WHAT IS BEING ASKED: Stop at the line that contains "pollastre, bacallà i". Until then, set down each line of the records exactly, beginning with the first, and skip pictures.

_ _ _ _ _ _ _

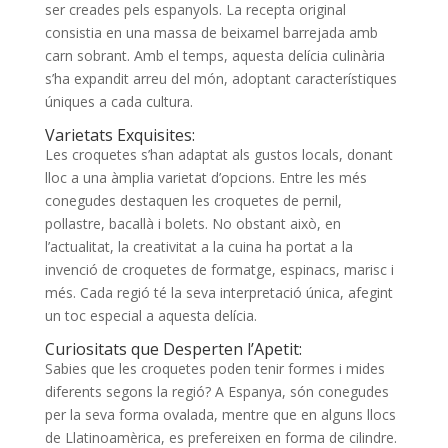
ser creades pels espanyols. La recepta original
consistia en una massa de beixamel barrejada amb
carn sobrant. Amb el temps, aquesta delícia culinària
s’ha expandit arreu del món, adoptant característiques
úniques a cada cultura.
Varietats Exquisites:
Les croquetes s’han adaptat als gustos locals, donant
lloc a una àmplia varietat d’opcions. Entre les més
conegudes destaquen les croquetes de pernil,
pollastre, bacallà i bolets. No obstant això, en
l’actualitat, la creativitat a la cuina ha portat a la
invenció de croquetes de formatge, espinacs, marisc i
més. Cada regió té la seva interpretació única, afegint
un toc especial a aquesta delícia.
Curiositats que Desperten l’Apetit:
Sabies que les croquetes poden tenir formes i mides
diferents segons la regió? A Espanya, són conegudes
per la seva forma ovalada, mentre que en alguns llocs
de Llatinoamèrica, es prefereixen en forma de cilindre.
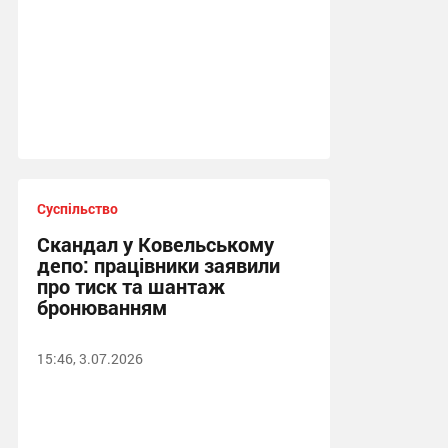
Суспільство
Скандал у Ковельському
депо: працівники заявили
про тиск та шантаж
бронюванням
15:46, 3.07.2026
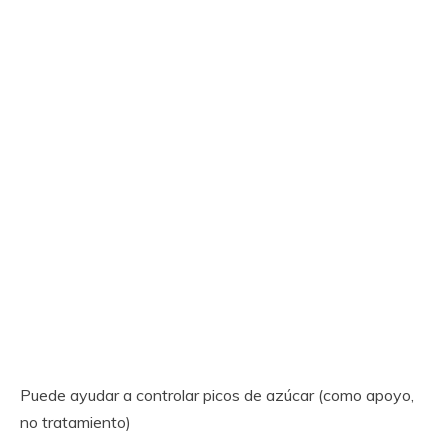
Puede ayudar a controlar picos de azúcar (como apoyo,
no tratamiento)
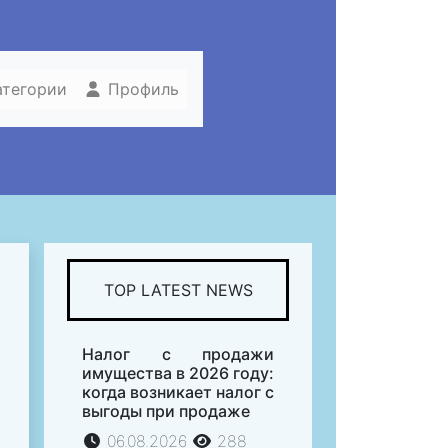
атегории
Профиль
TOP LATEST NEWS
Налог с продажи
имущества в 2026 году:
когда возникает налог с
выгоды при продаже
06.08.2026
288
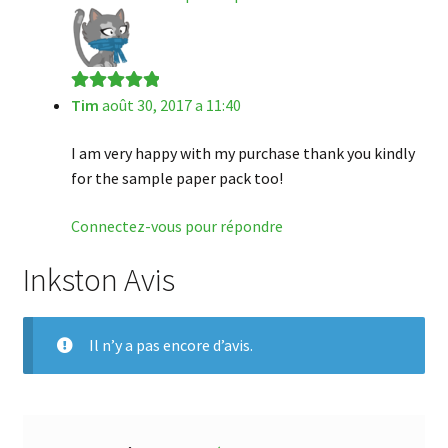
Tim
août 30, 2017 a 11:40
Note
5
sur 5
I am very happy with my purchase thank you kindly
for the sample paper pack too!
Connectez-vous pour répondre
Inkston Avis
Il n’y a pas encore d’avis.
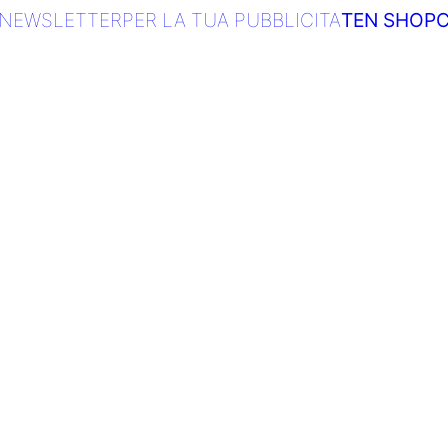
NEWSLETTER
PER LA TUA PUBBLICITA
TEN SHOP
C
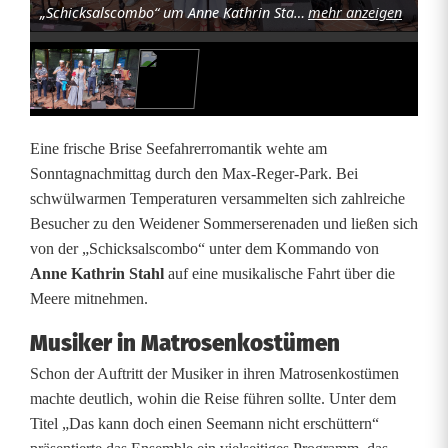
„Schicksalscombo“ um Anne Kathrin Stahl bei der Sommerserenade. Foto: Helmut Kunz
mehr anzeigen
n
n
s
l
Eine frische Brise Seefahrerromantik wehte am
i
Sonntagnachmittag durch den Max-Reger-Park. Bei
schwülwarmen Temperaturen versammelten sich zahlreiche
e
Besucher zu den Weidener Sommerserenaden und ließen sich
d
von der „Schicksalscombo“ unter dem Kommando von
Anne Kathrin Stahl
auf eine musikalische Fahrt über die
e
Meere mitnehmen.
r
Musiker in Matrosenkostümen
u
Schon der Auftritt der Musiker in ihren Matrosenkostümen
n
machte deutlich, wohin die Reise führen sollte. Unter dem
Titel „Das kann doch einen Seemann nicht erschüttern“
d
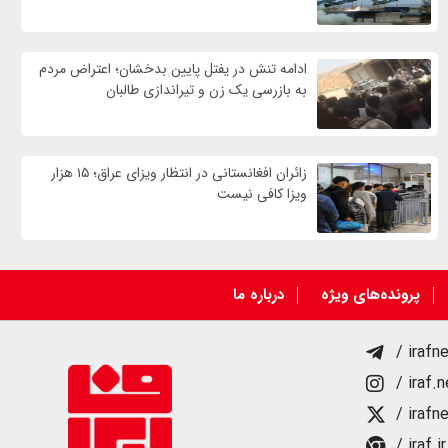
ادامه تنش در یفتل پایین بدخشان؛ اعتراض مردم
به بازرسی یک زن و تیراندازی طالبان
زائران افغانستانی در انتظار ویزای عراق؛ ۱۵ هزار
ویزا کافی نیست
پرونده‌های ویژه
درباره ما
/ irafn
/ iraf.
/ irafn
/ iraf.ir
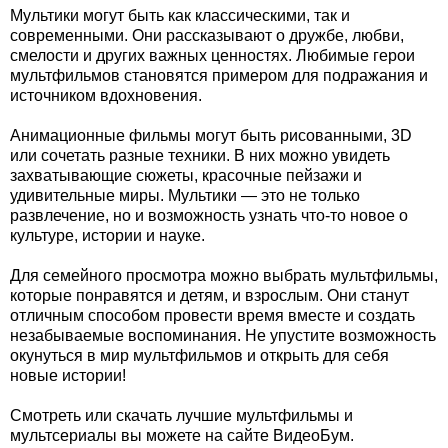
Мультики могут быть как классическими, так и
современными. Они рассказывают о дружбе, любви,
смелости и других важных ценностях. Любимые герои
мультфильмов становятся примером для подражания и
источником вдохновения.
Анимационные фильмы могут быть рисованными, 3D
или сочетать разные техники. В них можно увидеть
захватывающие сюжеты, красочные пейзажи и
удивительные миры. Мультики — это не только
развлечение, но и возможность узнать что-то новое о
культуре, истории и науке.
Для семейного просмотра можно выбрать мультфильмы,
которые понравятся и детям, и взрослым. Они станут
отличным способом провести время вместе и создать
незабываемые воспоминания. Не упустите возможность
окунуться в мир мультфильмов и открыть для себя
новые истории!
Смотреть или скачать лучшие мультфильмы и
мультсериалы вы можете на сайте ВидеоБум.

_ _ _ _ _ _ _

ANSWER TO THIS TASK:
ser creades pels espanyols. La recepta original
consistia en una massa de beixamel barrejada amb
carn sobrant. Amb el temps, aquesta delícia culinària
s’ha expandit arreu del món, adoptant característiques
úniques a cada cultura.
Varietats Exquisites:
Les croquetes s’han adaptat als gustos locals, donant
lloc a una àmplia varietat d’opcions. Entre les més
conegudes destaquen les croquetes de pernil,
pollastre, bacallà i bolets. No obstant això, en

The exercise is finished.